Ottawa, which hasn’t made the playoffs in seven of the last nine years, didn’t wait for free agency to add important pieces. The Senators acquired high-scoring winger Alex DeBrincat from Chicago and goaltender Cam Talbot from Minnesota before signing longtime Philadelphia captain Claude Giroux.

After years of patience, excitement is building in Canada’s capital.

“We wanted to do it right,” Senators general manager Pierre Darion said. “We didn’t want to put in Band-Aids when we did this: try to sign a free agent contract, make one deal, and then one year you’re in and the next you’re out. By doing it this way, we just feel a greater desire for long-term success.”


Colorado’s biggest shakeup since winning the Cup came in net, acquiring Alexander Georgiev from the New York Rangers and paving the way for Kuemper to leave in free agency. The Avalanche have signed Georgiev to a three-year contract and will pair him with Czech veteran Pavel Frankuz.

“When he was a starter, he played really well and he wanted a bigger opportunity, and he got that opportunity,” president of hockey operations Joe Sakic said of Georgiev. “Frankie, he’s a great backup goaltender who can come in and play 30-40 games. I think they will make a great duo.”

The Avalanche kept much of their core together and also made a potentially valuable free-agent signing, landing forward Evan Rodriguez for $2 million.

“I like the signing of Rodrigo,” top forward Nathan MacKinnon said. “We’re getting a guy with 45 points for $2 million, that’s crazy: 19 goals. I saw him shoot about 7% last year and strike out 19, so I think it’s hot. Who knows how many goals he will score?”

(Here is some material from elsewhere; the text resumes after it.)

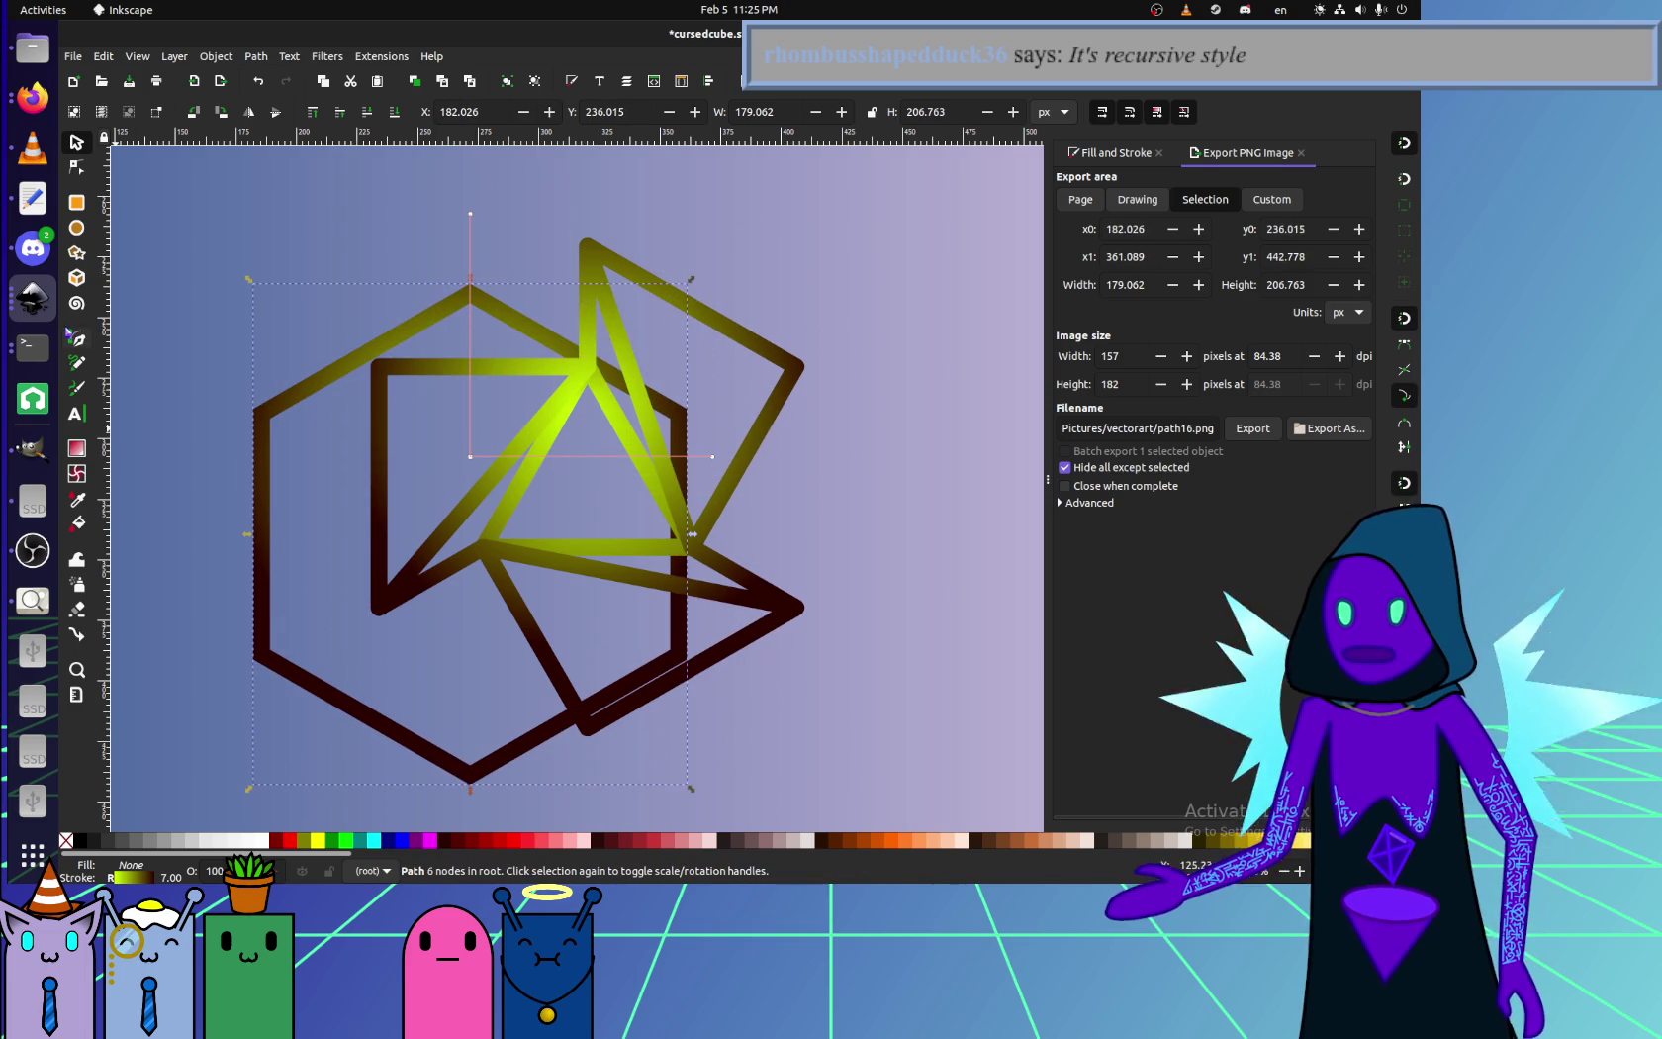
click(33, 198)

In addition to trading for Tkachuk, who adds some size and grit, the reigning Presidents Trophy winner Panthers signed defenseman Marc Staal and brought brother Eric to training camp for a check-up. The brothers vacationed together and deals were made on the back nine at Pebble Beach.

“It was crazy,” said brother Jordal Staal, who is captain of the Carolina Hurricanes. “They’re both just super pumped. … Really cool stuff.”


While most of Tampa Bay’s two-time Cup winners remain, the salary cap has forced some to leave. Dependable defenseman Ryan McDonagh was traded to the Nashville Predators, and playoff scorer Ondrej Palat signed with the New Jersey Devils.

General manager Julien Brisbois made bargain purchases to sign winger Vladislav Namestnikov and veteran defender Ian Cole. He also believes quarterback Phillip Myers — the return of McDonagh — has a chance to exceed expectations after a couple of tough seasons.

“It wasn’t that long ago that we saw a lot of potential in him,” Brisbois said. “He has a really good set of tools. Hopefully we can get the most out of him in the new conditions and if we can do that we will have a really good defender who is only 25 years old.”